▶ [Prompt A] In the excerpt on splenic enlargement after liver donation, what were mean splenic volume and platelet count at 6 months post-donation as percentages of pre-donation values?
▶ [Prompt B] From the excerpt on splenic enlargement after liver donation, extract the text between "In our study, a" and "liver and spleen.", inclusive.
▶ [Prompt C] Continue the excerpt on splenic enlargement after liver donation from its final sentence onward.

In our study, a close relationship between the liver and spleen was reaffirmed. RLV was negatively correlated with splenic volume, as a smaller RLV was directly related to more prominent splenic enlargement. Notably, splenic enlargement occurred 1 week after donation, whereas the liver continued growing toward its pre-donation volume, and the rate of splenic enlargement decreased. It is generally accepted that portal hemodynamic alterations at 1 week post-donation represent the maximum proliferation phase for the liver and spleen,16,17 and portal hemodynamic alterations are stabilized thereafter. Our findings suggest that portal pressure and related secreted proteins worked as a major driving force for morphological change in the liver and spleen.

Splenic enlargement did not always induce hypersplenism as platelet count decreased. Splenic volume is just one of many factors determining platelet count. It was well-documented that a combination of factors such as portal hypertension, shortened platelet mean lifetime, decreased thrombopoietin production, and/or myelotoxic effects of alcohol or hepatitis virus contributes to thrombocytopenia.18 A major hepatic resection itself can precipitate thrombocytopenia as a result of increased platelet consumption, possibly due to intrahepatic and splenic congestion.7,19 Furthermore, thrombopoietin also increases immediately after hepatic resection, peaking 5 days after surgery.19

Mean splenic volume and platelet count at 6 months post-donation were 130.6 ± 25.1 and 85.1 ± 15.7 % of pre-donation values, respectively. Therefore, splenic enlargement and/or resultant hypersplenism after donor right hepatectomy should not be considered temporary episodes. We defined it as sustained splenic enlargement when splenic volume at 6 months after donation increased to ≥30 % of the pre-donation value and, as sustained, decreased in platelet count when the platelet count at 6 months post-donation decreased to 30 % or more of that of the pre-donation value. According to our definition, a substantial proportion of patients exhibited sustained splenic enlargement (48.1 %, 114/237) and/or decrease in platelet count (15.9 %, 50/315). We think that altered portal hemodynamics might have affected patients with sustained splenic enlargement and/or decreased in platelet count. We evaluated whether sustained splenic enlargement and/or decrease in platelet count could influence donor's safety in terms of the degree of liver regeneration, changes in liver enzymes, and postoperative complications, and found that it did not endanger donor's safety.

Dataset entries

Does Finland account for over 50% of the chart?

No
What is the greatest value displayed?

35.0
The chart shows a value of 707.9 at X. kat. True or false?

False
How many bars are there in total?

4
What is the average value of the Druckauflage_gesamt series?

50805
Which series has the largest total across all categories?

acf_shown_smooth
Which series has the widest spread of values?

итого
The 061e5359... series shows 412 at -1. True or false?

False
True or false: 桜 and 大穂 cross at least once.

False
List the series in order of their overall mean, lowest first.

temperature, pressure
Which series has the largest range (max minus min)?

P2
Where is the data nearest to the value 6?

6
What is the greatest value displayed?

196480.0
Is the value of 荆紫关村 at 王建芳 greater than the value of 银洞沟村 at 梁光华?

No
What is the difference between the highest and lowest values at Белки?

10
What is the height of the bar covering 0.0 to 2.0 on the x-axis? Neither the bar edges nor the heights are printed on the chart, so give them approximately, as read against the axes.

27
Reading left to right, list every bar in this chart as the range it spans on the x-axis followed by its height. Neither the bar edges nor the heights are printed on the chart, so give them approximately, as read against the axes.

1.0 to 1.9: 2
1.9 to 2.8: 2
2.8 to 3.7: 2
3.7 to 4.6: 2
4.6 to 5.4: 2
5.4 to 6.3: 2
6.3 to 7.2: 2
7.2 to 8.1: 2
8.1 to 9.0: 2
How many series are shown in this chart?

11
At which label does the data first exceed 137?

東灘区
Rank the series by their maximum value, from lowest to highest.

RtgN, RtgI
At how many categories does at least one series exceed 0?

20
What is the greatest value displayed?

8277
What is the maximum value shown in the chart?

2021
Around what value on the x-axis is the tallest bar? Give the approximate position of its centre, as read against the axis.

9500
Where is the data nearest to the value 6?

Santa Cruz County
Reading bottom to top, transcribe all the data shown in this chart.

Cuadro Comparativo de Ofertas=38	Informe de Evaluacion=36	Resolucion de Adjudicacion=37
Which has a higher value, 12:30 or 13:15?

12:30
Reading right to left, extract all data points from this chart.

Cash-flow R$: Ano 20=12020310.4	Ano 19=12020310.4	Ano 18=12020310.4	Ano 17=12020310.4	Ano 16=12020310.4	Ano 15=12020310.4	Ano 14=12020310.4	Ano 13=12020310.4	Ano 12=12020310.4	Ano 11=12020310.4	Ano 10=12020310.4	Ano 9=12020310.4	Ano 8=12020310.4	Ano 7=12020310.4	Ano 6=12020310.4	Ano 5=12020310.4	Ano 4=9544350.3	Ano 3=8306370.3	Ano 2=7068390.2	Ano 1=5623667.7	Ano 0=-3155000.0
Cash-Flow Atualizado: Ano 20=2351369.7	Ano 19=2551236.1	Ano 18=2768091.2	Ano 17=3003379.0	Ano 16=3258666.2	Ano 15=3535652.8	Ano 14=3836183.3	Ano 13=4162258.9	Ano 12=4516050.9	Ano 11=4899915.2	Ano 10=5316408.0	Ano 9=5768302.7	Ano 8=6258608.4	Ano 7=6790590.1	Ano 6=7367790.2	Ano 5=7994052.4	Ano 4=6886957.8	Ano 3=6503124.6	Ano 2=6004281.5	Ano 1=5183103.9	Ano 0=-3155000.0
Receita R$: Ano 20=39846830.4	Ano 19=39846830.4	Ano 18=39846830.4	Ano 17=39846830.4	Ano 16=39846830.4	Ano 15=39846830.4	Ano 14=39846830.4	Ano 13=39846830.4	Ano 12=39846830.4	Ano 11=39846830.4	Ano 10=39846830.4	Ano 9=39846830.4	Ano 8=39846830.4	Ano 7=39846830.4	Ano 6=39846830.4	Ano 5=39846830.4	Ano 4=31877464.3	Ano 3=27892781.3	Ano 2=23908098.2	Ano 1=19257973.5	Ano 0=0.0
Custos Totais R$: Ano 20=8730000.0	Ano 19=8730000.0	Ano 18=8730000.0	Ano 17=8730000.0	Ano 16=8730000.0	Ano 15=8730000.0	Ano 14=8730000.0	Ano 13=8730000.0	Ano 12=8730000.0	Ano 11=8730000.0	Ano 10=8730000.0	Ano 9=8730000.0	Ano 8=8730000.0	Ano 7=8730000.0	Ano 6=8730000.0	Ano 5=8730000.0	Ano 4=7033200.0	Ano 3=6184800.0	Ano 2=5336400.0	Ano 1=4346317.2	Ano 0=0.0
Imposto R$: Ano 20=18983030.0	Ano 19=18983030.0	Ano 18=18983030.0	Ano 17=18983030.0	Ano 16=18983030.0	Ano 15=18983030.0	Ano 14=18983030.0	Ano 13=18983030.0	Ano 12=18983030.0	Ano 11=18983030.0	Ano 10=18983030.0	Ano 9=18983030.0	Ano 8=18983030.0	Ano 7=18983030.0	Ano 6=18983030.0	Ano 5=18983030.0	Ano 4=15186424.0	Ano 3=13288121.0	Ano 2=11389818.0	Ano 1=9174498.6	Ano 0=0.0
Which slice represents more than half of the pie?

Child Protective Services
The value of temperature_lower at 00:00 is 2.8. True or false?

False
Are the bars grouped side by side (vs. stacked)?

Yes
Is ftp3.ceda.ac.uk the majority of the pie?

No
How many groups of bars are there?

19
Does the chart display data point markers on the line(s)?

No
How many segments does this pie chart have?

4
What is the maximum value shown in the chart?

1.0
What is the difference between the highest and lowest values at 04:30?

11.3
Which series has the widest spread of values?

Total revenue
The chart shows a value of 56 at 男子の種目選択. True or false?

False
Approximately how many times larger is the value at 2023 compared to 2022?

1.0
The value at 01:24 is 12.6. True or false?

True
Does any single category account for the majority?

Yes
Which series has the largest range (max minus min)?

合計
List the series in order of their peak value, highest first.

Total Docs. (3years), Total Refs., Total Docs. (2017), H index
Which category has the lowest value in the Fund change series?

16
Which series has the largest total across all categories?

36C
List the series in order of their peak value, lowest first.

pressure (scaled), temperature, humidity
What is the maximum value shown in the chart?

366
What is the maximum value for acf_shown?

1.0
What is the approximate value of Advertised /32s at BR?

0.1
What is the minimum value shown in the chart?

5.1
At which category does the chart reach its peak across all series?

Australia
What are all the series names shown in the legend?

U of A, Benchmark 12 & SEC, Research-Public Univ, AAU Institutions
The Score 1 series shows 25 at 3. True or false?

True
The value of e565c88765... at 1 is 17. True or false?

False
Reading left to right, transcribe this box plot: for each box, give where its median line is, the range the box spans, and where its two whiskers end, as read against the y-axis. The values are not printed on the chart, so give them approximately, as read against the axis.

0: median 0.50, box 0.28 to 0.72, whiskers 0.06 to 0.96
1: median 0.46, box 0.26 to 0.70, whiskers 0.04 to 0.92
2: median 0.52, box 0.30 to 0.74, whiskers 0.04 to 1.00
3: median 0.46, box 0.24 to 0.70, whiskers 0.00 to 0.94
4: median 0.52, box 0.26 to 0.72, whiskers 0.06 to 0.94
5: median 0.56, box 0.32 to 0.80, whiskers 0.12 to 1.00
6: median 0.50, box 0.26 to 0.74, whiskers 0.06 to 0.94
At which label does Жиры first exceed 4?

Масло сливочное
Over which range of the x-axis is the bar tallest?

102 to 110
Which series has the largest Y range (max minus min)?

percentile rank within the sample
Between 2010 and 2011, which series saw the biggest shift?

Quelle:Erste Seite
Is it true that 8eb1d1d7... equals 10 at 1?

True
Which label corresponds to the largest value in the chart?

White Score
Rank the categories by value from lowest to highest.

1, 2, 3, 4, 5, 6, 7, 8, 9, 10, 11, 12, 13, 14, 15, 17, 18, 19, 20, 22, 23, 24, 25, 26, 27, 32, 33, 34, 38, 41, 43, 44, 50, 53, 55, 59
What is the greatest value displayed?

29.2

▶ [Answer section A] Splenic volume was 130.6 ± 25.1 % and platelet count was 85.1 ± 15.7 % of pre-donation values.

▶ [Answer section B]
In our study, a close relationship between the liver and spleen was reaffirmed. RLV was negatively correlated with splenic volume, as a smaller RLV was directly related to more prominent splenic enlargement. Notably, splenic enlargement occurred 1 week after donation, whereas the liver continued growing toward its pre-donation volume, and the rate of splenic enlargement decreased. It is generally accepted that portal hemodynamic alterations at 1 week post-donation represent the maximum proliferation phase for the liver and spleen,16,17 and portal hemodynamic alterations are stabilized thereafter. Our findings suggest that portal pressure and related secreted proteins worked as a major driving force for morphological change in the liver and spleen.

▶ [Answer section C]
We acknowledge that the present study had several limitations. Due to the limitations of retrospective data, some patients lacked data from certain period(s), which could have hampered a balanced comparison. In addition, differences in the measurement methods of the liver and splenic volume can lead to some bias; the former utilized a summation-of-volumes technique using a workstation, and the latter exploited topographical measurements. Lastly, we later realized that 6 months was too short to evaluate long-term consequences. Our results should thus be supported by studies that include longer recovery periods.

In conclusion, the liver showed consistent growth toward pre-donation volume after donor hepatectomy. However, the spleen showed rapid growth within 1 week after surgery but then decreased gradually in size, arriving at a 30 % increase over the pre-donation value at 6 months post-donation. A substantial portion of patients exhibited sustained splenic enlargement and/or decreased in platelet count at 6 months after donation. However, such a change did not endanger donor's safety. More prolonged and extensive study is needed to investigate the duration and long-term consequences of such effects and the association with altered portal hemodynamics.